**Task item:** Quote verbatim the span of lines that begins the listing below and closes with the line containing "Mengen enthalten.".

**Dataset content:**
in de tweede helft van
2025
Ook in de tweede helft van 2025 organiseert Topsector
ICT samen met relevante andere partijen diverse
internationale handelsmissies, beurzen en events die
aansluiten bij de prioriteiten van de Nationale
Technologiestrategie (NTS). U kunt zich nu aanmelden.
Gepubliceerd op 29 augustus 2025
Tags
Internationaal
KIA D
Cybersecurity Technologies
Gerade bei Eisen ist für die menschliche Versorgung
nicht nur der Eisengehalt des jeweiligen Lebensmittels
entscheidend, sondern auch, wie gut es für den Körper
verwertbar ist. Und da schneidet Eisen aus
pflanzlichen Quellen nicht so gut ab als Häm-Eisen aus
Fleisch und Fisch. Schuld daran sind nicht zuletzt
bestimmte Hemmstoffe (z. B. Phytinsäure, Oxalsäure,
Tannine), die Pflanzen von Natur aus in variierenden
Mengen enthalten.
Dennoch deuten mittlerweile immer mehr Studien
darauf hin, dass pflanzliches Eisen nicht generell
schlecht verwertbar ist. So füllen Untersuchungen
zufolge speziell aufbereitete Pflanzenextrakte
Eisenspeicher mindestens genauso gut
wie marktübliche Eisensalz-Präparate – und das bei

**Worked solution:**
in de tweede helft van
2025
Ook in de tweede helft van 2025 organiseert Topsector
ICT samen met relevante andere partijen diverse
internationale handelsmissies, beurzen en events die
aansluiten bij de prioriteiten van de Nationale
Technologiestrategie (NTS). U kunt zich nu aanmelden.
Gepubliceerd op 29 augustus 2025
Tags
Internationaal
KIA D
Cybersecurity Technologies
Gerade bei Eisen ist für die menschliche Versorgung
nicht nur der Eisengehalt des jeweiligen Lebensmittels
entscheidend, sondern auch, wie gut es für den Körper
verwertbar ist. Und da schneidet Eisen aus
pflanzlichen Quellen nicht so gut ab als Häm-Eisen aus
Fleisch und Fisch. Schuld daran sind nicht zuletzt
bestimmte Hemmstoffe (z. B. Phytinsäure, Oxalsäure,
Tannine), die Pflanzen von Natur aus in variierenden
Mengen enthalten.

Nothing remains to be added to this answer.